Quite the opposite, John ... 'Rein's Dense Jade' is very easy plant to grow. To answer your question, it would help to know where you live. What size was it when you planted it? Is it getting enough water? ... enough sun?? It's also possible that there are root issues, i.e. girdling roots / planted too deep ...

John st. Cyr

I live in southeast Massachusetts. It was about five and one half feet when it was planted. It is in full sun. It gets enough water. I use a long moisture prob to test. I was very careful in planting with help from my son who is a retired arborist. The sub soil is hard pan about a 18 inches down. I have planted several other small trees and shrubs without any problem. I have photos of the problem areas.

John st. Cyr

Adding to my last comments - I have not fertilized. Should I do so with Hollytone? Is it too late in the season?

David Olszyk

no need to ever fertilize a tree that's planted in the ground ... 5.5 feet tall is a pretty big plant for transplanting. Something that size could take several years to establish. I also think that MA may be borderline hardiness for this species. Have you seen sub-zero temps since it's been in the ground?

John st. Cyr

We have not had sub-zero temperatures since planting. I bought it from a reputable nursery and confirmed that it is appropriate for our hardiness zone. I noticed the problem in the spring and it has spread. In the winter, I placed four long fence posts around the tree and used i inch wide plastic ribbon to support the branches.

David Olszyk

John said, "I placed four long fence posts around the tree and used i inch wide plastic ribbon to support the branches."

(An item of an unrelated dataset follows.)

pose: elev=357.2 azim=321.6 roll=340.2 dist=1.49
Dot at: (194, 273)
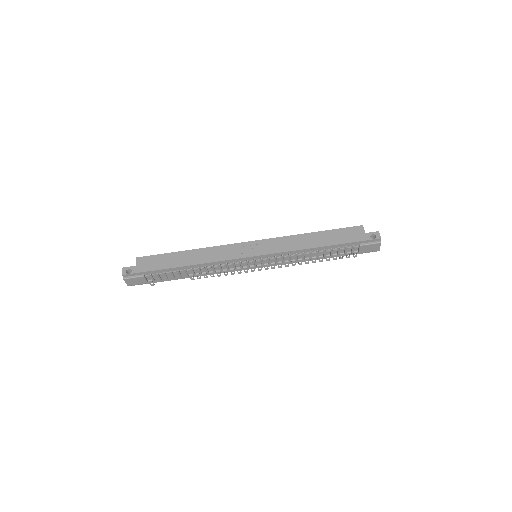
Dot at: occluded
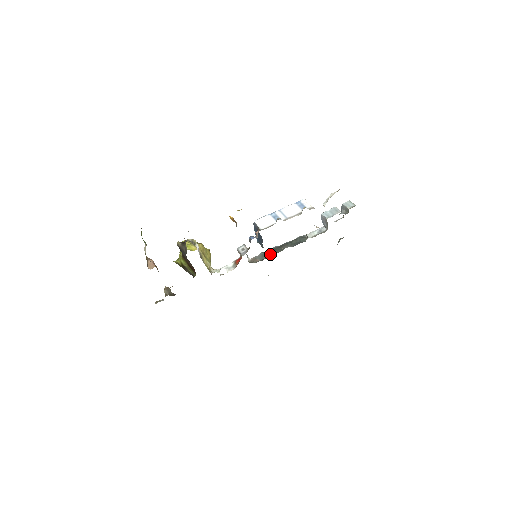
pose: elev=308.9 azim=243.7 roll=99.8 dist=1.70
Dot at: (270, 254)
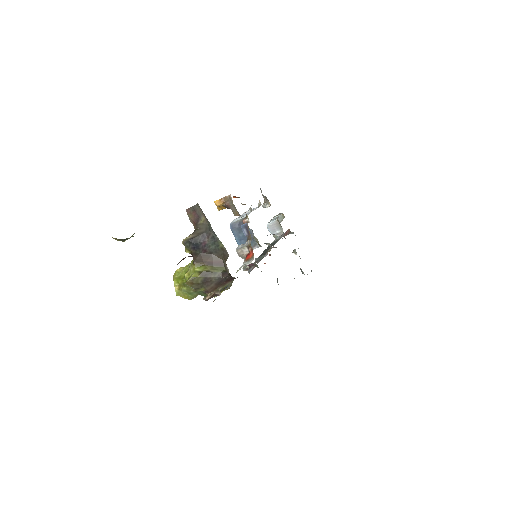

Why?? That's a very concerning statement. Sounds like the roots never turned on. A lot of times it takes a dead tree 3-4 years before it actually looks dead.

John st. Cyr

Sorry I did not make myself clear. That arrangement was for last winter to protect against snow damage. Does your last comment mean that you think the tree is dying?

David Olszyk

Your tree could already be dead, but there's no way I can know for sure through an online conversation.

John st. Cyr

I took a photo of the area in question to a local arborist employed by a nursery which seems such trees. After examining it closely, he indicated that the area of concern is actually new growth. Thank you for your many replies. I realize that you could not make an accurate assessment by email communication.